*Work instruction:* Revise the text of these rows so that "大阪" becomes "京都" wherever it appears, with every other line left as it is. Leave the pictures out of your answer.

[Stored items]
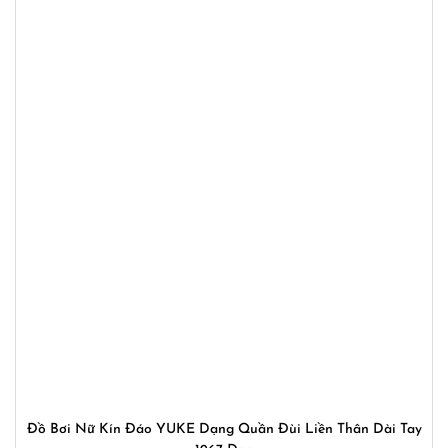
Đồ Bơi Nữ Kín Đáo YUKE Dạng Quần Đùi Liền Thân Dài Tay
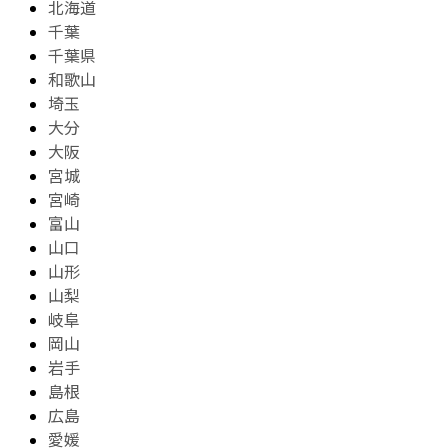
北海道
千葉
千葉県
和歌山
埼玉
大分
大阪
宮城
宮崎
富山
山口
山形
山梨
岐阜
岡山
岩手
島根
広島
愛媛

*Exercise solution:*
Đồ Bơi Nữ Kín Đáo YUKE Dạng Quần Đùi Liền Thân Dài Tay
北海道
千葉
千葉県
和歌山
埼玉
大分
京都
宮城
宮崎
富山
山口
山形
山梨
岐阜
岡山
岩手
島根
広島
愛媛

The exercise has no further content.